I am looking to make something which ought to be somewhat straightforward, but still I cannot crack the code. I hope some of you can help me.
I work at a small museum in a muliti-language area and to avoid having to much text in our exhibition, we want to make and app that kan make translations of our signs. We do however have bad experiences with machine translations and want to be able to control the output. To this end, we want to make an app that can take a picture, match this picture to an image database, and provide the guest of a translation of our own design.
I do believe that thunkable should be able to help, but can’t seem to “crack the nut”. Normally in these situations I have found ChatGDP to be somewhat helpfull but when it comes to Thunkable my AI-assistant is taking gibberish.
Can you explain a specific example of how this might work from a museum guest’s perspective? I’m not understanding how the image matching is supposed to function.

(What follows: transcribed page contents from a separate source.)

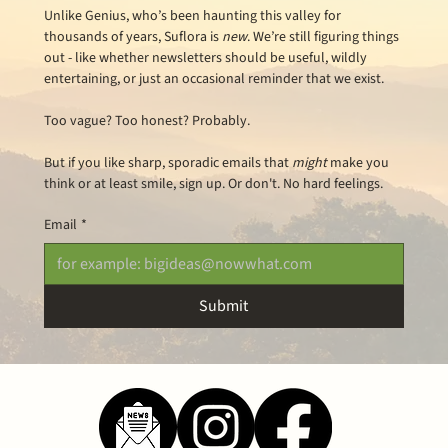
Unlike Genius, who’s been haunting this valley for 
thousands of years, Suflora is 
new
. We’re still figuring things 
out - like whether newsletters should be useful, wildly 
entertaining, or just an occasional reminder that we exist.
Too vague? Too honest? Probably.
But if you like sharp, sporadic emails that 
might
 make you 
think or at least smile, sign up. Or don't. No hard feelings.
Email
*
Submit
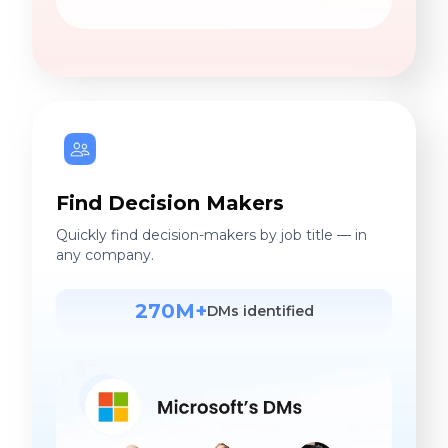
Find Decision Makers
Quickly find decision-makers by job title — in
any company.
270M+
DMs identified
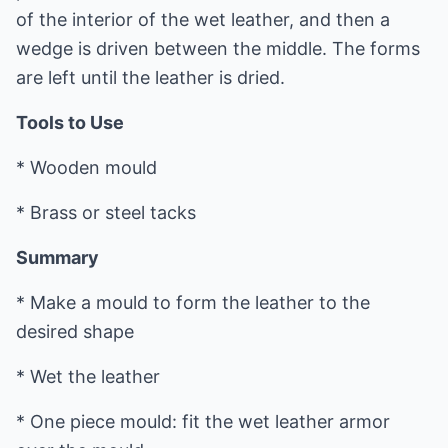
of the interior of the wet leather, and then a
wedge is driven between the middle. The forms
are left until the leather is dried.
Tools to Use
* Wooden mould
* Brass or steel tacks
Summary
* Make a mould to form the leather to the
desired shape
* Wet the leather
* One piece mould: fit the wet leather armor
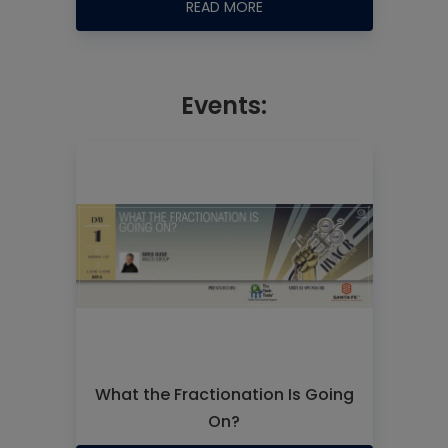
READ MORE
Events:
What the Fractionation Is Going
On?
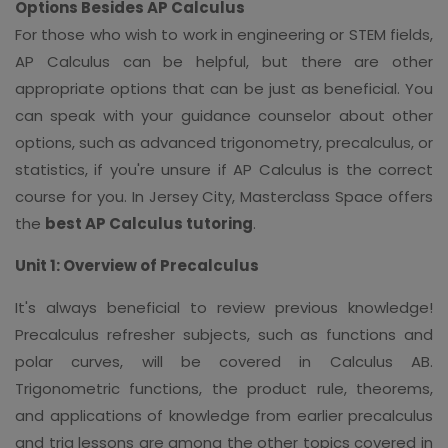
Options Besides AP Calculus
For those who wish to work in engineering or STEM fields,
AP Calculus can be helpful, but there are other
appropriate options that can be just as beneficial. You
can speak with your guidance counselor about other
options, such as advanced trigonometry, precalculus, or
statistics, if you're unsure if AP Calculus is the correct
course for you. In Jersey City, Masterclass Space offers
the
best AP Calculus tutoring
.
Unit 1: Overview of Precalculus
It's always beneficial to review previous knowledge!
Precalculus refresher subjects, such as functions and
polar curves, will be covered in Calculus AB.
Trigonometric functions, the product rule, theorems,
and applications of knowledge from earlier precalculus
and trig lessons are among the other topics covered in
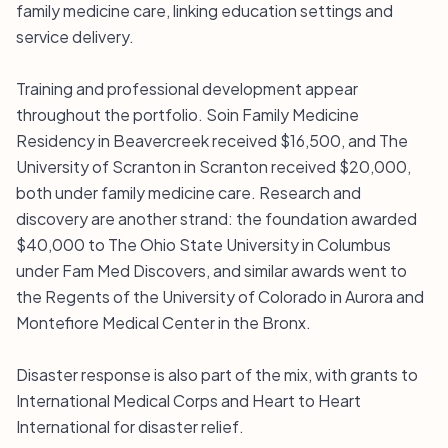
family medicine care, linking education settings and
service delivery.
Training and professional development appear
throughout the portfolio. Soin Family Medicine
Residency in Beavercreek received $16,500, and The
University of Scranton in Scranton received $20,000,
both under family medicine care. Research and
discovery are another strand: the foundation awarded
$40,000 to The Ohio State University in Columbus
under Fam Med Discovers, and similar awards went to
the Regents of the University of Colorado in Aurora and
Montefiore Medical Center in the Bronx.
Disaster response is also part of the mix, with grants to
International Medical Corps and Heart to Heart
International for disaster relief.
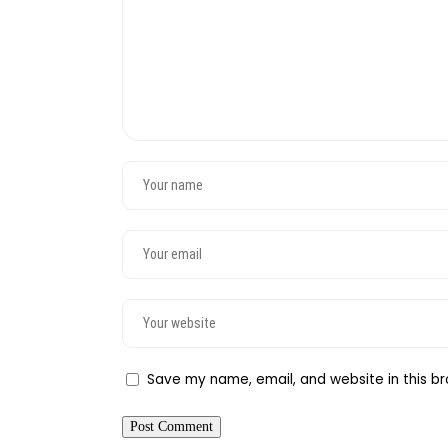
Save my name, email, and website in this br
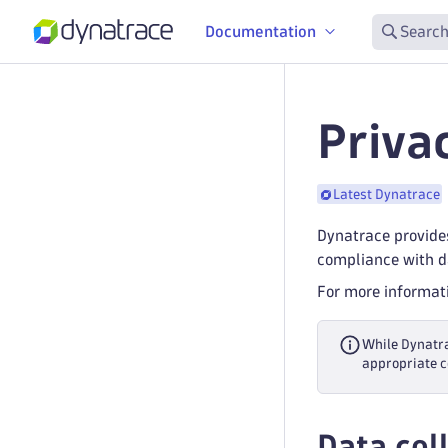
Documentation
Search
Priva
Latest Dynatrace
Dynatrace provides
compliance with da
For more informati
While Dynatra
appropriate c
Data coll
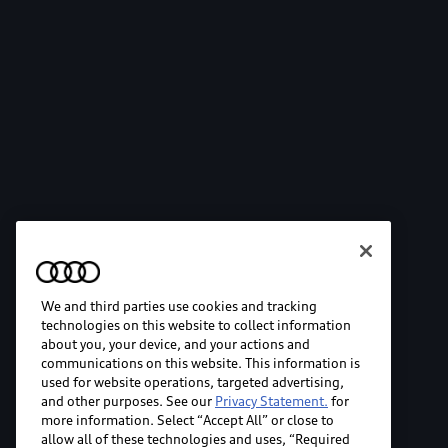
We and third parties use cookies and tracking
technologies on this website to collect information
about you, your device, and your actions and
communications on this website. This information is
used for website operations, targeted advertising,
and other purposes. See our
Privacy Statement.
for
more information. Select “Accept All” or close to
allow all of these technologies and uses, “Required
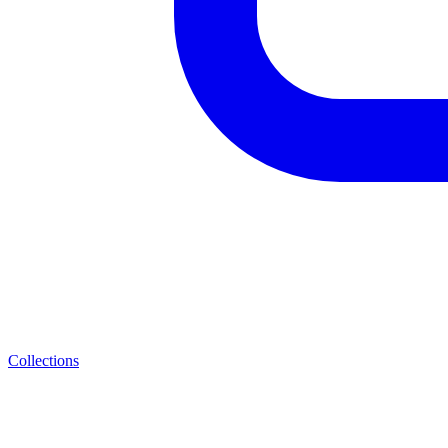
Collections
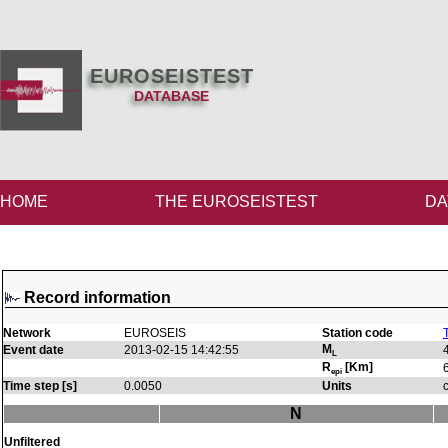
EUROSEISTEST
DATABASE
HOME
THE EUROSEISTEST
DA
Record information
Network
EUROSEIS
Station code
M
Event date
2013-02-15 14:42:55
L
R
[Km]
epi
Time step [s]
0.0050
Units
N
Unfiltered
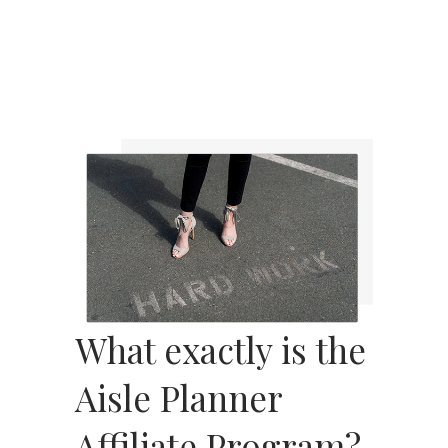
What exactly is the
Aisle Planner
Affiliate Program?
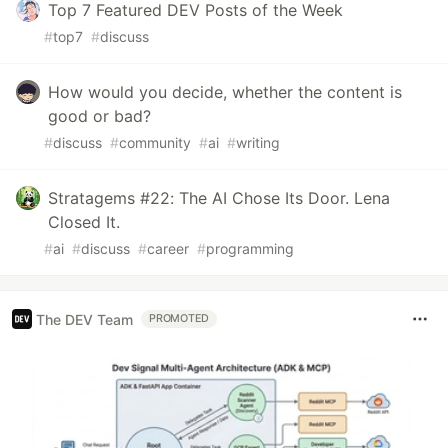
Top 7 Featured DEV Posts of the Week
#
top7
#
discuss
How would you decide, whether the content is
good or bad?
#
discuss
#
community
#
ai
#
writing
Stratagems #22: The AI Chose Its Door. Lena
Closed It.
#
ai
#
discuss
#
career
#
programming
The DEV Team
PROMOTED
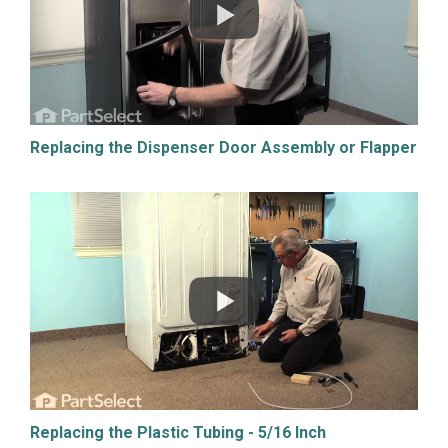
Replacing the Dispenser Door Assembly or Flapper
Replacing the Plastic Tubing - 5/16 Inch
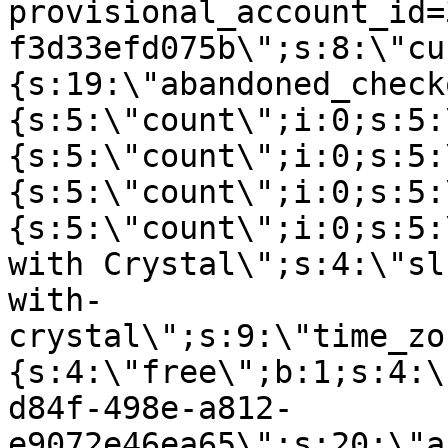
provisional_account_id=
f3d33efd075b\";s:8:\"cu
{s:19:\"abandoned_check
{s:5:\"count\";i:0;s:5:
{s:5:\"count\";i:0;s:5:
{s:5:\"count\";i:0;s:5:
{s:5:\"count\";i:0;s:5:
with Crystal\";s:4:\"sl
with-
crystal\";s:9:\"time_zo
{s:4:\"free\";b:1;s:4:\
d84f-498e-a812-
e9072e46ea65\";s:20:\"a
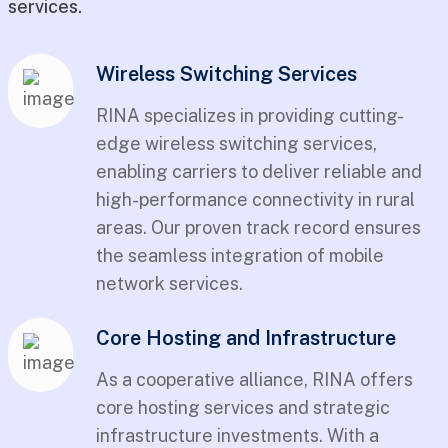
services.
Wireless Switching Services
RINA specializes in providing cutting-
edge wireless switching services,
enabling carriers to deliver reliable and
high-performance connectivity in rural
areas. Our proven track record ensures
the seamless integration of mobile
network services.
Core Hosting and Infrastructure
As a cooperative alliance, RINA offers
core hosting services and strategic
infrastructure investments. With a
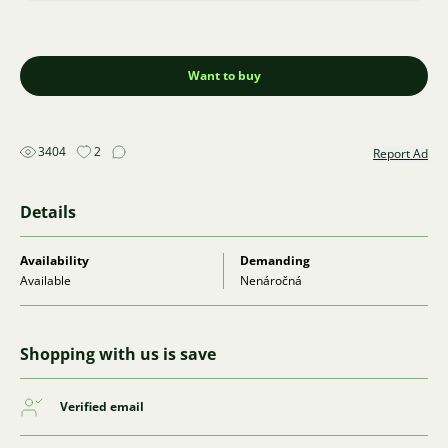
Want to buy
3404
2
Report Ad
Details
Availability
Demanding
Available
Nenáročná
Shopping with us is save
Verified email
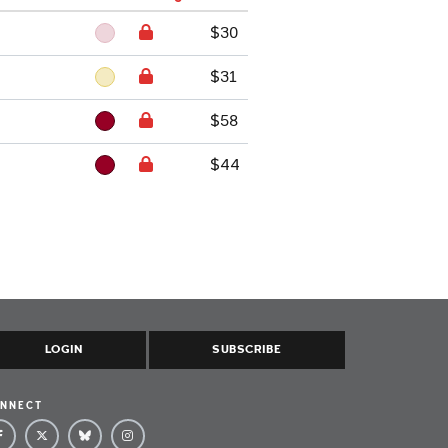
$30
$31
$58
$44
LOGIN
SUBSCRIBE
NNECT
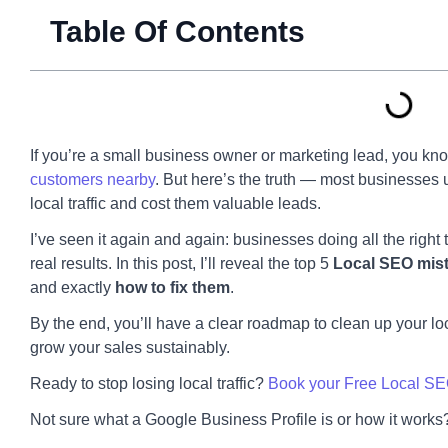
Table Of Contents
If you’re a small business owner or marketing lead, you k
customers nearby
. But here’s the truth — most businesses 
local traffic and cost them valuable leads.
I’ve seen it again and again: businesses doing all the right 
real results. In this post, I’ll reveal the top 5
Local SEO mis
and exactly
how to fix them
.
By the end, you’ll have a clear roadmap to clean up your lo
grow your sales sustainably.
Ready to stop losing local traffic?
Book your Free Local SE
Not sure what a Google Business Profile is or how it work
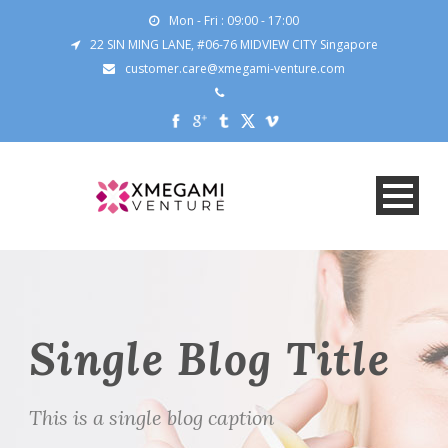
Mon - Fri : 09:00 - 17:00
22 SIN MING LANE, #06-76 MIDVIEW CITY Singapore
customer.care@xmegami-venture.com
Single Blog Title
This is a single blog caption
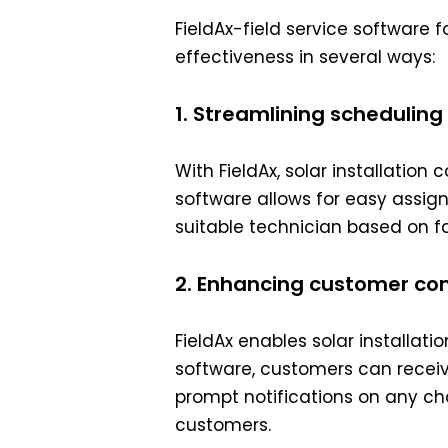
FieldAx-field service software 
effectiveness in several ways:
1. Streamlining schedulin
With FieldAx, solar installatio
software allows for easy assig
suitable technician based on fac
2. Enhancing customer co
FieldAx enables solar install
software, customers can receive
prompt notifications on any cha
customers.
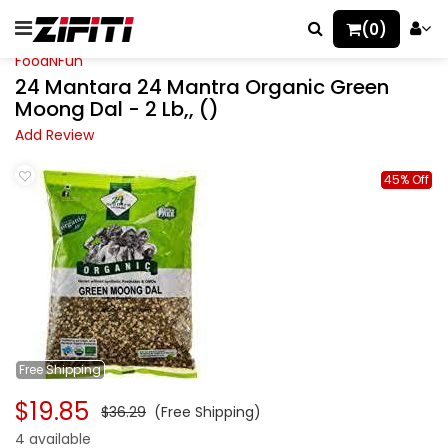
(0)
FoodNFun
24 Mantara 24 Mantra Organic Green
Moong Dal - 2 Lb,, ()
Add Review
45% Off
Free
Shipping
$19.85
$36.29
(Free Shipping)
4 available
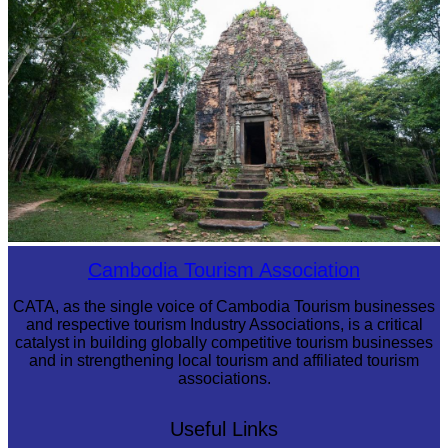
Sambor Prei Kuk Temple Area
Cambodia Tourism Association
CATA, as the single voice of Cambodia Tourism businesses
and respective tourism Industry Associations, is a critical
catalyst in building globally competitive tourism businesses
and in strengthening local tourism and affiliated tourism
associations.
Useful Links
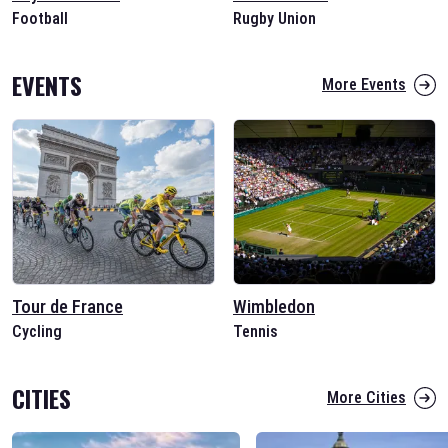
Football
Rugby Union
EVENTS
More Events
Tour de France
Wimbledon
Cycling
Tennis
CITIES
More Cities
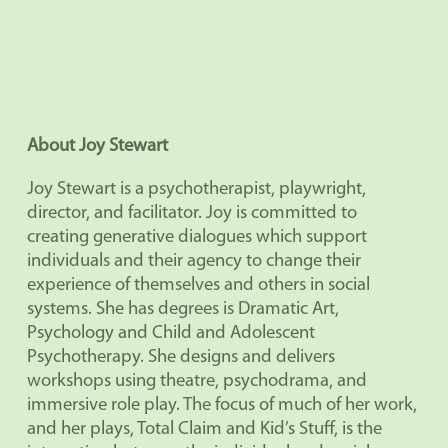
About Joy Stewart
Joy Stewart is a psychotherapist, playwright,
director, and facilitator. Joy is committed to
creating generative dialogues which support
individuals and their agency to change their
experience of themselves and others in social
systems. She has degrees is Dramatic Art,
Psychology and Child and Adolescent
Psychotherapy. She designs and delivers
workshops using theatre, psychodrama, and
immersive role play. The focus of much of her work,
and her plays, Total Claim and Kid’s Stuff, is the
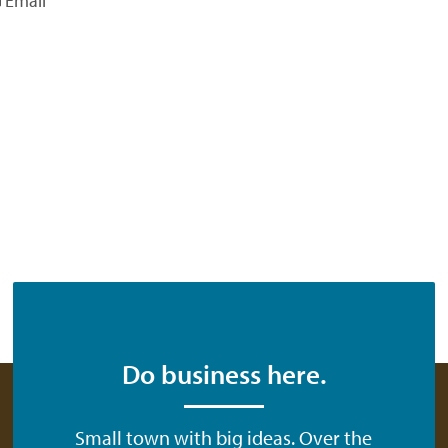
Email
Do business here.
Small town with big ideas. Over the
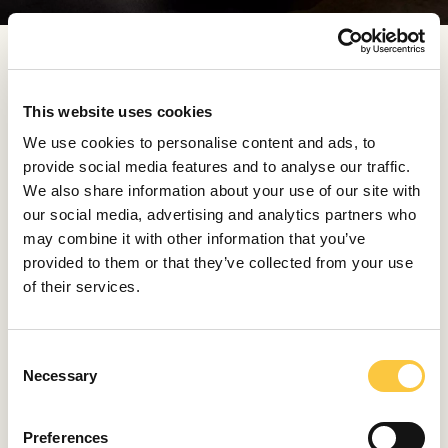
The Baraka Babić Primošten Burnji 2021 was released
in just 1,066 bottles, available exclusively at the estate.
This website uses cookies
Discover more about their wines, each reflecting its
year and Dalmatian terroir from one harvest to the
We use cookies to personalise content and ads, to
next, at
baraka.co
.
provide social media features and to analyse our traffic.
We also share information about your use of our site with
our social media, advertising and analytics partners who
Maison Hennessy x Berluti
may combine it with other information that you’ve
provided to them or that they’ve collected from your use
Maison Hennessy presented an exclusive collaboration
of their services.
with Berluti for the Richard Hennessy blend, the House’s
most exclusive cognac. Produced in extremely limited
quantities of 12 tierçons per year and crafted from the
C
rarest eaux-de-vie preserved in the Founder’s Cellar, it
Necessary
o
is housed in a bold Baccarat carafe designed by Daniel
n
Libeskind.
s
Preferences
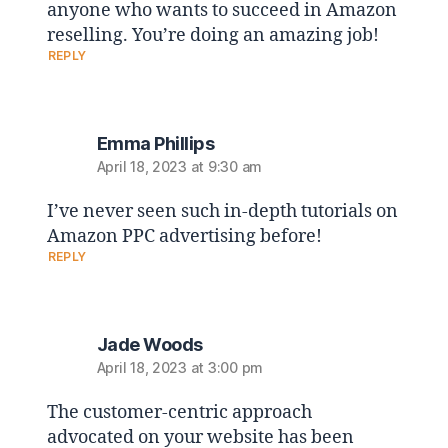
anyone who wants to succeed in Amazon
reselling. You’re doing an amazing job!
REPLY
Emma Phillips
April 18, 2023 at 9:30 am
I’ve never seen such in-depth tutorials on
Amazon PPC advertising before!
REPLY
Jade Woods
April 18, 2023 at 3:00 pm
The customer-centric approach
advocated on your website has been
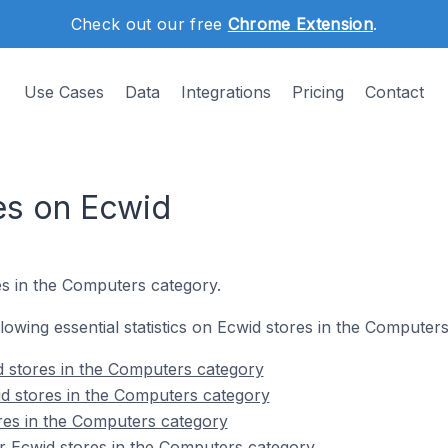
Check out our free
Chrome Extension
.
Use Cases
Data
Integrations
Pricing
Contact
es on Ecwid
s in the Computers category.
ollowing essential statistics on Ecwid stores in the Computer
d stores in the Computers category
d stores in the Computers category
res in the Computers category
r Ecwid stores in the Computers category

You can do this with Thunkable but it’s going to involve a lot of API work for image recognition and translation. ChatGPT might be able to do all of that for you but I don’t know how useful the image recognition data is going to be, especially if you’re trying to match that to an existing image database. I guess it depends on how similar/different each image is and what tags you provide in the database that can be matched by whatever ChatGPT comes up with. You might need to provide those same tags to ChatGPT in the form of custom instructions so that it can choose the most likely one instead of coming up with its own.
This is going to take A LOT of time to get right. I’ve done some of this work before, for example with this project. I’d expect to plan for at least 40 hours to code, test, and fully build such an app.
Sure - and thank you for your response. If the model you propose is the only one, we will seek professional help.
The app from the guest perspective:
They open the app, and select language (either German og English), then the app proceeds to the camera. With the press of a button they take a picture. If one of our signs (we have about 50) is in the photo, the app will recognize the sign, and provide the guest with a German or English (depending on their choice of language) translation of the sign. This translation is made beforehand and is stored in the app, so basically we need the app to recognize the sign and then provide a specific text to that sign.
The signs are quite simple - black letters on white text.
Can you provide a few visual examples of the signs? Are they words, symbols, things commonly seen on roads or buildings, etc.?
My sense is that you might want to hire someone on Fiverr to make a prototype of the app for you. Probably a true coder but there are people who work in Thunkable (myself included but I’m not available at the moment) in case you want something you can then modify relatively easily.
Then again, if the signs are only text-based, there are good options for OCR that can retrieve the text and then it would be pretty easy to translate that into another language.
It seems possible. The implementation might be different than what you are describing and it largely depends on whatever API for image recognition you are planning on using.
If you want a very low tech version of this, what I would recommend would be:
For your signs, if you had a number or a symbol that would be great. After they press English or German, they can walk around. If they want the translation, they just look for the number or symbol on the sign. Then they press the button that shows that number or symbol that then shows them the translation. Since you said that the translation is stored in app already, you don’t need any API in this way.
The signs are quite simple - plain text on a white-ish background printed on high-quality thick paper with a nice and visible texture. We did consider QR-codes or a number-reference-system but decided that it would be too compromising the exhibition-design (having both text to the individual artifact, curatation texts and quotes we would end up having quite a lot of references). That being said, the option - though maybe not preferable - may end up becoming our reality.